Secondo la fotografia scattata da Coldiretti Ancona su dati Assam, la centralina di Jesi ha registrato da inizio anno -87% di piogge rispetto all’anno precedente. Questo ha causato il disseccamento del terreno per alcune decine di metri sotto la superficie e nelle campagne già a febbraio si possono vedere piante secche.

Una situazione aggravata dal vento e dai fenomeni estremi, spiega Coldiretti: nel 2019 la banca dati europea Eswd (European Severe Weather Database) ha registrato oltre un evento estremo a settimana in tutto il territorio regionale.  Va da se che, come spiega la presidente di Coldiretti Marche, Maria Letizia Gardoni, «l’agricoltura più di tutti subisce i cambiamenti climatici ma è anche in grado di svolgere un ruolo essenziale di contrasto alla crisi climatica e di prevenzione dal dissesto idrogeologico. Per questo occorre sostenere il settore primario e considerarlo strategico».

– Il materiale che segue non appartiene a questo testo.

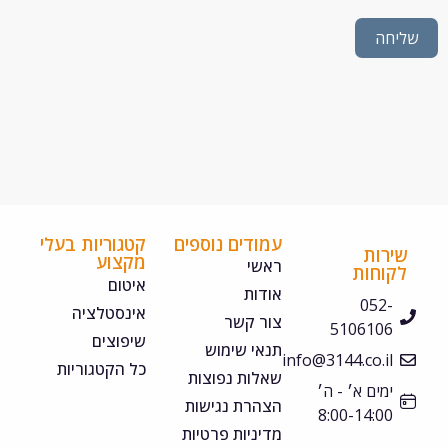
חה
עמודים נוספים
קטגוריות בעלי
ירות
מקצוע
ראשי
קוחות
איטום
אודות
052-
אינסטלציה
צור קשר
5106106
שיפוצים
תנאי שימוש
info@3144.co.il
כל הקטגוריות
שאלות נפוצות
ימים א׳ - ה׳
הצהרת נגישות
8:00-14:00
מדיניות פרטיות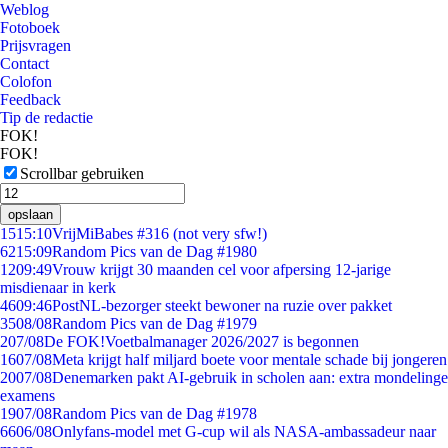
Weblog
Fotoboek
Prijsvragen
Contact
Colofon
Feedback
Tip de redactie
FOK!
FOK!
Scrollbar gebruiken
opslaan
15
15:10
VrijMiBabes #316 (not very sfw!)
62
15:09
Random Pics van de Dag #1980
12
09:49
Vrouw krijgt 30 maanden cel voor afpersing 12-jarige
misdienaar in kerk
46
09:46
PostNL-bezorger steekt bewoner na ruzie over pakket
35
08/08
Random Pics van de Dag #1979
2
07/08
De FOK!Voetbalmanager 2026/2027 is begonnen
16
07/08
Meta krijgt half miljard boete voor mentale schade bij jongeren
20
07/08
Denemarken pakt AI-gebruik in scholen aan: extra mondelinge
examens
19
07/08
Random Pics van de Dag #1978
66
06/08
Onlyfans-model met G-cup wil als NASA-ambassadeur naar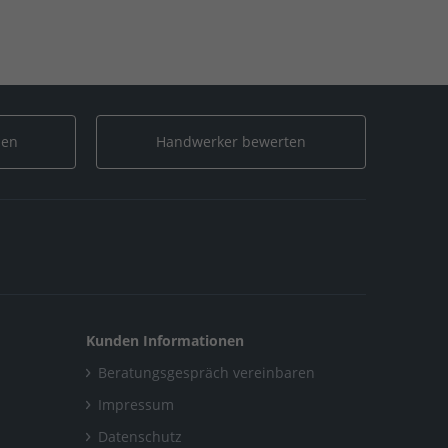
len
Handwerker bewerten
Kunden Informationen
Beratungsgespräch vereinbaren
Impressum
Datenschutz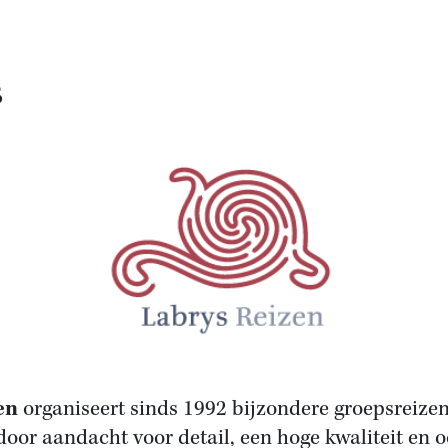
s
en
organiseert sinds 1992 bijzondere groepsreize
oor aandacht voor detail, een hoge kwaliteit en o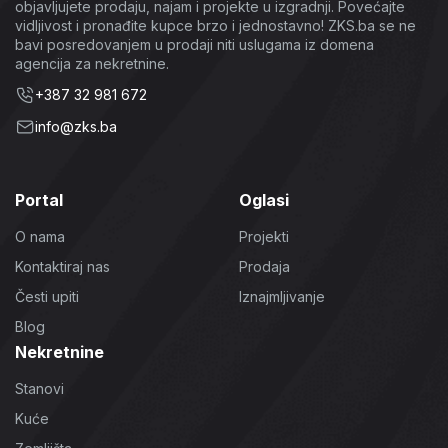
objavljujete prodaju, najam i projekte u izgradnji. Povećajte
vidljivost i pronađite kupce brzo i jednostavno! ZKS.ba se ne
bavi posredovanjem u prodaji niti uslugama iz domena
agencija za nekretnine.
+387 32 981 672
info@zks.ba
Portal
Oglasi
O nama
Projekti
Kontaktiraj nas
Prodaja
Česti upiti
Iznajmljivanje
Blog
Nekretnine
Stanovi
Kuće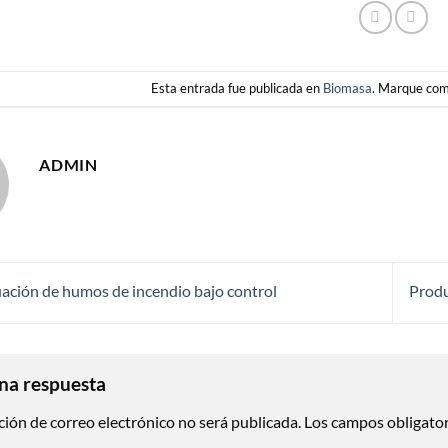
Esta entrada fue publicada en
Biomasa
. Marque com
ADMIN
ación de humos de incendio bajo control
Produ
na respuesta
ción de correo electrónico no será publicada.
Los campos obligato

Preoccupazione anche tra gli apicoltori marchigiani che, nel caso la stagione primaverile si prospetti fredda come sostiene il centro meteo europeo, a lungo termine potrebbero ritrovarsi nella stessa situazione del 2019, quando hanno subito pesanti ripercussioni proprio a causa dei cambiamenti climatici. L’annata apistica 2019 era stata infatti una tra le più critiche delle ultime e nelle Marche siccità e temperature sopra la media stagionale, seguite poi  da piogge e calo termico, avevano determinato una scarsa fioritura primaverile con una conseguente forte riduzione nella produzione di miele. Inoltre il maltempo prolungato aveva reso necessaria una “nutrizione di soccorso”, per supplire alla carenza nettare e polline con conseguenze pesanti sui bilanci degli apicoltori. Per loro proprio ieri (11 febbraio) la Giunta regionale ha approvato i criteri e le modalità con cui verranno concessi indennizzi tramite un bando in corso di emanazione. La Regione mette a disposizione 250 mila euro.